Document text:
+---+

Coronavirus and religion – update 9 April 2020

Image credit: screenshot https://jewishunpacked.com/

By Tim Wyatt

Here are today’s latest religion news stories:

Millions of Jews around the world celebrated the beginning of the Passover festival, or Pesach, yesterday with Seder meals. Traditionally, large groups of family and friends would gather to share a special meal and recite the story of the Jews’ escape from slavery in Egypt thousands of years ago. Because of the coronavirus pandemic, however, many instead met via video platforms such as Zoom in their separate homes. Some Orthodox communities abstain from all electronic devices during religious festivals, however, meaning this option was not available.

UK

  • There is a growing row within the Church of England over the decision by the church’s bishops to shutter church buildings and bar clergy from livestreaming services from inside them. This goes further than government advice, which says only that public services at places of worship must stop. Some clerics, particularly those from the Anglo-Catholic tradition, are unhappy about having to improvise services from their vicarage front rooms rather than being able to use empty church buildings. Yesterday, the Archbishop of Canterbury, the Rt Rev Justin Welby, released a video explaining why the hierarchy had decided on a total closure of buildings and urging vicars to stand in solidarity with everyone else who is cooped up at home.
  • A church in Bath has stayed open despite the suspension of all public worship because it has been transformed into a factory making face shields for NHS workers. St Michael’s Without in the city centre is working with the local council and charities to allow eight volunteers (each more than two metres apart) to manufacture the plastic masks.

+---+

Information:
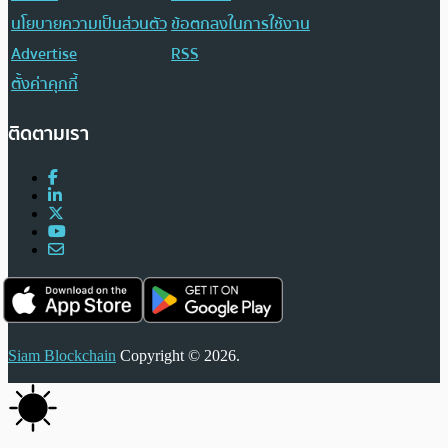
นโยบายความเป็นส่วนตัว
ข้อตกลงในการใช้งาน
Advertise
RSS
ตั้งค่าคุกกี้
ติดตามเรา
Siam Blockchain
Copyright © 2026.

+---+

Reproduce the part of the coronavirus and religion update between "Coronavirus and religion" and "was not available.", inclusive. The rows are separate material and have no connection to the coronavirus and religion update.

Exercise result:
Coronavirus and religion – update 9 April 2020

Image credit: screenshot https://jewishunpacked.com/

By Tim Wyatt

Here are today’s latest religion news stories:

Millions of Jews around the world celebrated the beginning of the Passover festival, or Pesach, yesterday with Seder meals. Traditionally, large groups of family and friends would gather to share a special meal and recite the story of the Jews’ escape from slavery in Egypt thousands of years ago. Because of the coronavirus pandemic, however, many instead met via video platforms such as Zoom in their separate homes. Some Orthodox communities abstain from all electronic devices during religious festivals, however, meaning this option was not available.